Os povos ainda apontam os trâmites jurídicos no Brasil, como o marco temporal. “Nossos territórios, que são nossos de direito, estão sendo invadidos por garimpeiros e madeireiros; aldeias foram cercadas por fazendas de gado e soja; os rios são contaminados por agrotóxicos e mercúrio; a Floresta Amazônica está em chamas virando cinza; e governos e os fundos econômicos continuam apoiando financeiramente essa ganância desenfreada, a economia da destruição que mata e que destrói a vida e o planeta. (...) Todos precisam mais do que nunca ouvir nosso chamado, de que nós, os povos indígenas, estamos alertando há séculos a partir dos saberes ancestrais que orientam nosso modo de ver e entender o mundo. (...) Não há outro caminho a não ser reconhecer, fortalecer e promover o importantíssimo papel desempenhado por nós, povos indígenas, dentro dos nossos territórios”, diz trecho do documento.


Dados do Comitê Nacional pela Vida e Memória Indígena da Apib, atualizados ontem, mostram que 60.490 indígenas foram infectados pela covid-19, e 162 das 305 comunidades originárias brasileiras foram afetadas. Do total,1.228 morreram, inclusive o último homem da etnia do povo Juma, Aruká Juma. O comitê alerta que a letalidade da doença nos povos é de mais de 50%, comparada ao restante da população brasileira.


Os indígenas acusam despreparo para lidar com o vírus nas terras e apontam hipótese de contaminação levada por agentes de saúde do Estado ou em atos e atividades promovidas pelo governo. De acordo com documentos da Apib, o primeiro caso registrado foi no povo Kokama, no município amazonense Santo Antônio do Içá, onde um jovem foi infectado por um médico de São Paulo a serviço da Secretaria Especial de Saúde Indígena (Sesai) que estava infectado. Desde então, o povo registra o segundo maior número de mortes pela doença, ficando atrás apenas do povo Xavante.


De acordo com o Ministério da Saúde, a Sesai foi responsável por ações nas terras indígenas. “Ao longo de toda pandemia, (a Sesai vem) desenvolvendo estratégias de proteção, prevenção, diagnóstico e tratamento do coronavírus e, também, intensificando a rede logística e o suprimento de insumos e equipamentos de proteção individual (EPIs), estabelecendo fluxos de atendimento nas aldeias, Polos Base, Unidades Básicas de Saúde Indígena (UBSI), dentre outros serviços, a fim de que seja organizado um fluxo específico para a covid-19”, disse a pasta em nota.


Segundo o ministério, foram empreendidos mais de R$ 103 milhões em ações específicas para cuidados dos povos originários. A pasta destacou ainda as ações conjuntas com o Ministério da Defesa, com a finalidade de enviar equipamentos, insumos e apoio de pessoal para as aldeias.

Transparência

Ainda que os esforços do Ministério sejam reconhecidos, a Articulação dos Povos Indígenas do Brasil afirma que a Secretaria Especial de Saúde Indígena é um dos “principais vetores de expansão da doença dentro dos territórios indígenas, alcançando a região com maior número de povos isolados do mundo: o Vale do Javari”.
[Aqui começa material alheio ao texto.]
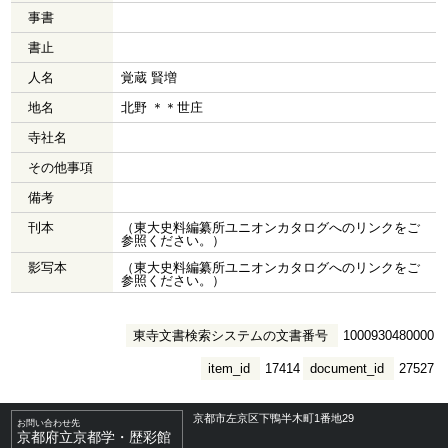
事書
書止
人名
覚蔵 賢増
地名
北野 ＊＊世庄
寺社名
その他事項
備考
刊本
（東大史料編纂所ユニオンカタログへのリンクをご
参照ください。）
影写本
（東大史料編纂所ユニオンカタログへのリンクをご
参照ください。）
東寺文書検索システムの文書番号
1000930480000
item_id
17414
document_id
27527
京都市左京区下鴨半木町1番地29
お問い合わせ先
京都府立京都学・歴彩館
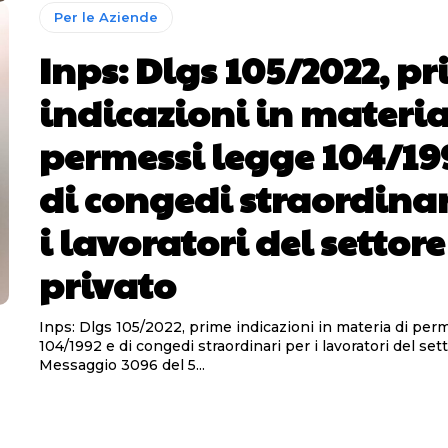
Per le Aziende
Inps: Dlgs 105/2022, p
indicazioni in materia
permessi legge 104/19
di congedi straordinar
i lavoratori del settore
privato
Inps: Dlgs 105/2022, prime indicazioni in materia di per
104/1992 e di congedi straordinari per i lavoratori del set
Messaggio 3096 del 5...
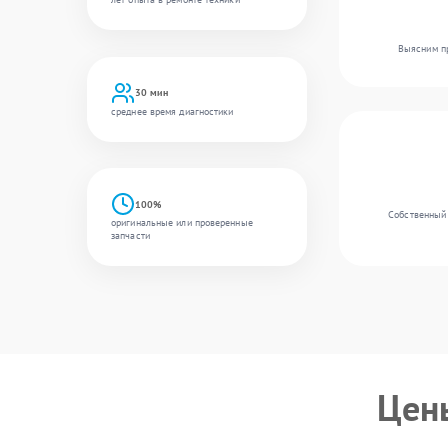
Выясним пр
30 мин
среднее время диагностики
100%
Собственный 
оригинальные или проверенные
запчасти
Цен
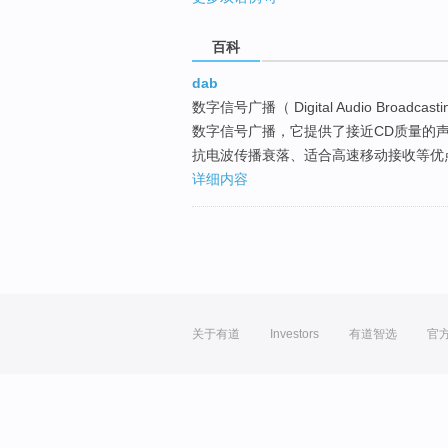
百科
dab
数字信号广播（ Digital Audio Bro
数字信号广播，它提供了接近CD质量的
抗电波传播衰落、适合高速移动接收等优
详细内容
关于有道
Investors
有道智选
官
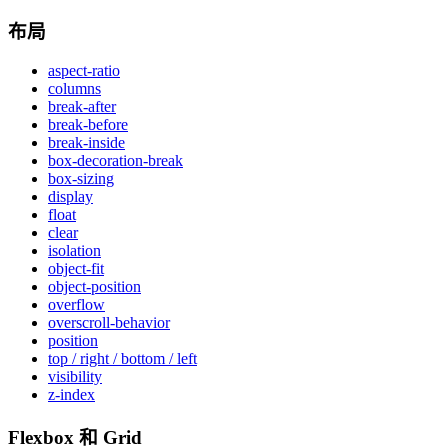
布局
aspect-ratio
columns
break-after
break-before
break-inside
box-decoration-break
box-sizing
display
float
clear
isolation
object-fit
object-position
overflow
overscroll-behavior
position
top / right / bottom / left
visibility
z-index
Flexbox 和 Grid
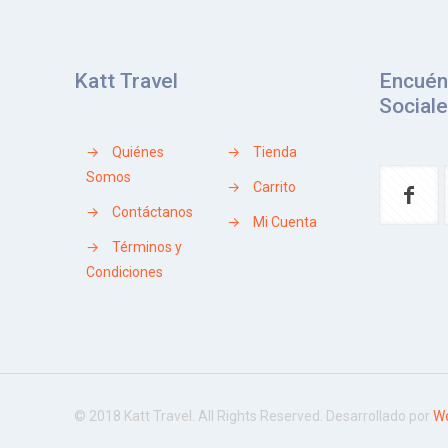
Katt Travel
Encuén
Social
→
Quiénes
→
Tienda
Somos
→
Carrito
→
Contáctanos
→
Mi Cuenta
→
Términos y
Condiciones
© 2018 Katt Travel. All Rights Reserved. Desarrollado por
Wo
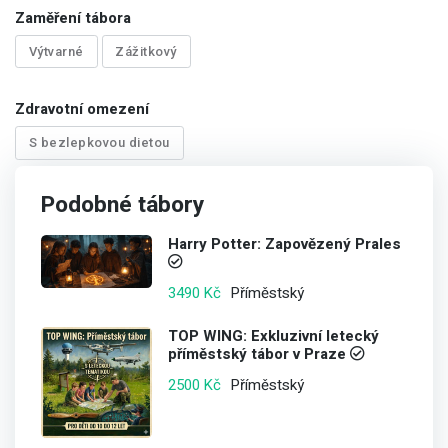
Zaměření tábora
Výtvarné
Zážitkový
Zdravotní omezení
S bezlepkovou dietou
Podobné tábory
Harry Potter: Zapovězený Prales
Příměstský
3490 Kč
TOP WING: Exkluzivní letecký
příměstský tábor v Praze
Příměstský
2500 Kč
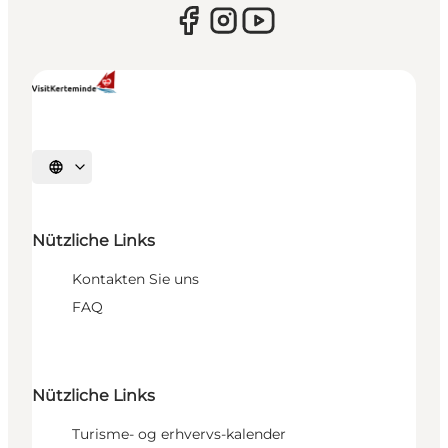
Sprache auswählen
Nützliche Links
Kontakten Sie uns
FAQ
Nützliche Links
Turisme- og erhvervs-kalender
Segundo a organização, ainda há falta de transparência dos dados, o que impediria a identificação de mais mortes. “Os dados com a sigla SI (Sem Informação) representam esses casos. Mais uma vez denunciamos sobre a falta de transparência e racismo institucional da Sesai e exigimos respeito aos nossos direitos”, escreveram no manifesto “Emergência Indígena”.


O Ministério da Saúde afirmou que fará o reforço das vacinas aos indígenas e também aos adolescentes entre 12 e 17 anos. A Apib fez essa solicitação ao STF no mês passado. Segundo a pasta, a vacinação proporcionou menos mortes e casos graves de covid-19.